▸ **EXERCISE INSTRUCTIONS**:
Copy out the listing verbatim, beginning with its first line and ending after the line that contains "pakketten bent u", including that line.

══════

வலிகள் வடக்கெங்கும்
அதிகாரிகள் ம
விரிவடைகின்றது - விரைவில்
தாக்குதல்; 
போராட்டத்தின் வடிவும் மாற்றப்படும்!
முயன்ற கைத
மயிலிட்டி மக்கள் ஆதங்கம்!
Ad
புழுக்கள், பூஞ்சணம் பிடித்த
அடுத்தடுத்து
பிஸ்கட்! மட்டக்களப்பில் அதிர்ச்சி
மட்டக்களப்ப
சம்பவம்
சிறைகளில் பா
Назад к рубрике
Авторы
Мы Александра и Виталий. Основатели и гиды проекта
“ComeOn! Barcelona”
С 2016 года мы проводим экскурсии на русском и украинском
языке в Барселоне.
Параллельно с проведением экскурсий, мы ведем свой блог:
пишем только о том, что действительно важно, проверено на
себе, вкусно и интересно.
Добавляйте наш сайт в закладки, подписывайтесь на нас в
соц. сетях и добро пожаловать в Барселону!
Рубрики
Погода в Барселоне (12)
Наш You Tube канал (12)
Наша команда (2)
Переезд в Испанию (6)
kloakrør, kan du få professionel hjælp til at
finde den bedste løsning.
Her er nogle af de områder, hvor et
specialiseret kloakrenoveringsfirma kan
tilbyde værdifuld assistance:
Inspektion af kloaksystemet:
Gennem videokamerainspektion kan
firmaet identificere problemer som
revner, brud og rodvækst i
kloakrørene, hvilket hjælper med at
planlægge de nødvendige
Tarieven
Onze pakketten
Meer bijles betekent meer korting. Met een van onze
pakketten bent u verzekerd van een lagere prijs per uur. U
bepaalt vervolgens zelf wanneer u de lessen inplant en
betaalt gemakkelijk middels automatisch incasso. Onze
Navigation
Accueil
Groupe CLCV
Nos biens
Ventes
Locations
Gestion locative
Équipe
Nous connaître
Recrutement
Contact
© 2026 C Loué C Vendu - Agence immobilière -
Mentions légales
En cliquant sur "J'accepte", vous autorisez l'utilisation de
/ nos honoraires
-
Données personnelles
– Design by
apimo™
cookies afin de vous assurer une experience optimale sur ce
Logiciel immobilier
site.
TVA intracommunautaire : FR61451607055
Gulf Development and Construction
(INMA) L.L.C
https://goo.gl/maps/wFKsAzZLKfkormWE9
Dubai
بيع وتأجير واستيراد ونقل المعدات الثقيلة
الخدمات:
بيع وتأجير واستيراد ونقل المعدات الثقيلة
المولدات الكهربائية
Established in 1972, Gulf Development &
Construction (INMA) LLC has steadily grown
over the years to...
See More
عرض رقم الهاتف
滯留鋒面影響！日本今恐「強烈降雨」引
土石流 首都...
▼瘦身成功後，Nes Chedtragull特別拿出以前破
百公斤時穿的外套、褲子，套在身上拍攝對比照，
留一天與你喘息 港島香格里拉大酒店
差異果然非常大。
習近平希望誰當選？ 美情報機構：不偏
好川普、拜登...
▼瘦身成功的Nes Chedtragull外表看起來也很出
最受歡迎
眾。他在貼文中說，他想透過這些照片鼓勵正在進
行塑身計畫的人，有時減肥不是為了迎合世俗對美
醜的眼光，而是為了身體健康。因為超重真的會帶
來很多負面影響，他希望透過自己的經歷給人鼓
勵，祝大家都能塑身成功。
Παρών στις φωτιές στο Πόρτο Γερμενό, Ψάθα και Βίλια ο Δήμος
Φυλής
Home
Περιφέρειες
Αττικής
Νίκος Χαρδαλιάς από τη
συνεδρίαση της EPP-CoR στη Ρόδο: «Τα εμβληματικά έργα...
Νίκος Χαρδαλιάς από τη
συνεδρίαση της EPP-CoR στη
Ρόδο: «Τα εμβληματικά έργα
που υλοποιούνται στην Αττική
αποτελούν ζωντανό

══════

▸ **TASK RESULT**:
வலிகள் வடக்கெங்கும்
அதிகாரிகள் ம
விரிவடைகின்றது - விரைவில்
தாக்குதல்; 
போராட்டத்தின் வடிவும் மாற்றப்படும்!
முயன்ற கைத
மயிலிட்டி மக்கள் ஆதங்கம்!
Ad
புழுக்கள், பூஞ்சணம் பிடித்த
அடுத்தடுத்து
பிஸ்கட்! மட்டக்களப்பில் அதிர்ச்சி
மட்டக்களப்ப
சம்பவம்
சிறைகளில் பா
Назад к рубрике
Авторы
Мы Александра и Виталий. Основатели и гиды проекта
“ComeOn! Barcelona”
С 2016 года мы проводим экскурсии на русском и украинском
языке в Барселоне.
Параллельно с проведением экскурсий, мы ведем свой блог:
пишем только о том, что действительно важно, проверено на
себе, вкусно и интересно.
Добавляйте наш сайт в закладки, подписывайтесь на нас в
соц. сетях и добро пожаловать в Барселону!
Рубрики
Погода в Барселоне (12)
Наш You Tube канал (12)
Наша команда (2)
Переезд в Испанию (6)
kloakrør, kan du få professionel hjælp til at
finde den bedste løsning.
Her er nogle af de områder, hvor et
specialiseret kloakrenoveringsfirma kan
tilbyde værdifuld assistance:
Inspektion af kloaksystemet:
Gennem videokamerainspektion kan
firmaet identificere problemer som
revner, brud og rodvækst i
kloakrørene, hvilket hjælper med at
planlægge de nødvendige
Tarieven
Onze pakketten
Meer bijles betekent meer korting. Met een van onze
pakketten bent u verzekerd van een lagere prijs per uur. U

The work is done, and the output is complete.